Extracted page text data
= = = = =
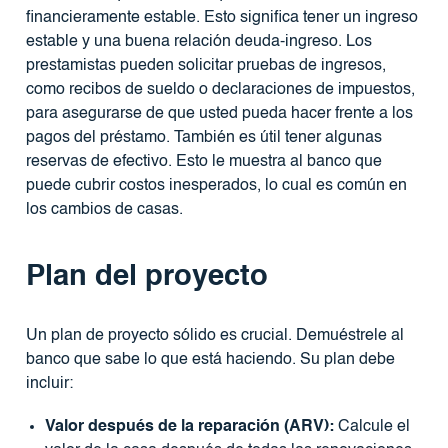
financieramente estable. Esto significa tener un ingreso
estable y una buena relación deuda-ingreso. Los
prestamistas pueden solicitar pruebas de ingresos,
como recibos de sueldo o declaraciones de impuestos,
para asegurarse de que usted pueda hacer frente a los
pagos del préstamo. También es útil tener algunas
reservas de efectivo. Esto le muestra al banco que
puede cubrir costos inesperados, lo cual es común en
los cambios de casas.
Plan del proyecto
Un plan de proyecto sólido es crucial. Demuéstrele al
banco que sabe lo que está haciendo. Su plan debe
incluir:
Valor después de la reparación (ARV):
Calcule el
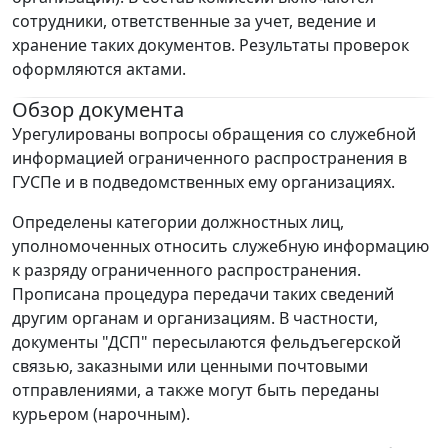
сотрудники, ответственные за учет, ведение и
хранение таких документов. Результаты проверок
оформляются актами.
Обзор документа
Урегулированы вопросы обращения со служебной
информацией ограниченного распространения в
ГУСПе и в подведомственных ему организациях.
Определены категории должностных лиц,
уполномоченных относить служебную информацию
к разряду ограниченного распространения.
Прописана процедура передачи таких сведений
другим органам и организациям. В частности,
документы "ДСП" пересылаются фельдъегерской
связью, заказными или ценными почтовыми
отправлениями, а также могут быть переданы
курьером (нарочным).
= = = = =
**ACTIVITY:** Each line in the data that has the word "таких" counts once; state how many such lines there are, without comment.

**FINAL ANSWER:** 2